**The tasks**
A: Decide whether each statement below agrees with the passage on liberal humanism: (i) Liberal humanism holds that humanity is a quality of individual humans. (ii) In early modern Europe, murderers were punished out of public view. (iii) The chief commandments of liberal humanism are collectively known as human rights. Answer yes or no for each and quote the words of the passage that decide it.
B: According to the passage on liberal humanism, what is the source for all ethical and political authority?
C: Reproduce the passage on liberal humanism starting with "Today, the most" and going on through "as ‘human rights’.".

**Selected passage**
+ + + +

Today, the most important humanist sect is liberal humanism, which believes that ‘humanity’ is a quality of individual humans... the sacred nature of humanity resides within each and every individual Homo sapiens. The inner core of individual humans gives meaning to the world, and is the source for all ethical and political authority. The chief commandments of liberal humanism are meant to protect the liberty of this inner voice against intrusion or harm. These commandments are collectively known as ‘human rights’. 
As an example,
In early modern Europe, murderers were thought to violate and destabilise the cosmic order. To bring the cosmos back to balance, it was necessary to torture and publicly execute the criminal, so that everyone could see the order re-established... In today’s Europe, murder is seen as a violation of the sacred nature of humanity... they punish a murderer in what they see as the most ‘humane’ way possible, thus safeguarding and even rebuilding his human sanctity. By honouring the human nature of the murderer, everyone is reminded of the sanctity of humanity, and order is restored.

+ + + +

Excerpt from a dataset
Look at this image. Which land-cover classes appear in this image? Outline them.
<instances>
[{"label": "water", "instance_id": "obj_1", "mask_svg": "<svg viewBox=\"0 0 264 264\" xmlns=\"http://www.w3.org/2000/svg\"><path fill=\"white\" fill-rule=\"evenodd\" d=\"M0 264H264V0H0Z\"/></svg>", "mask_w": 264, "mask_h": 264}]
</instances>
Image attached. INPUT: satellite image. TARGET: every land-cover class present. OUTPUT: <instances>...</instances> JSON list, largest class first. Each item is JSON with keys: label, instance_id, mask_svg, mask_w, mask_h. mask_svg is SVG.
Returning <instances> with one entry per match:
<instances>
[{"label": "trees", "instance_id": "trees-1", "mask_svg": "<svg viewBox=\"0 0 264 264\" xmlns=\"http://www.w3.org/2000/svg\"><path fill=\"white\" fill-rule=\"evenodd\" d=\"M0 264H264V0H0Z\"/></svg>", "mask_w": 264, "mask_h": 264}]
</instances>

+ + + +

**Task-by-task answers**
A:
(i) Yes: "liberal humanism, which believes that ‘humanity’ is a quality of individual humans"
(ii) No: "it was necessary to torture and publicly execute the criminal, so that everyone could see the order re-established"
(iii) Yes: "These commandments are collectively known as ‘human rights’."

B: The inner core of individual humans.

C:
Today, the most important humanist sect is liberal humanism, which believes that ‘humanity’ is a quality of individual humans... the sacred nature of humanity resides within each and every individual Homo sapiens. The inner core of individual humans gives meaning to the world, and is the source for all ethical and political authority. The chief commandments of liberal humanism are meant to protect the liberty of this inner voice against intrusion or harm. These commandments are collectively known as ‘human rights’.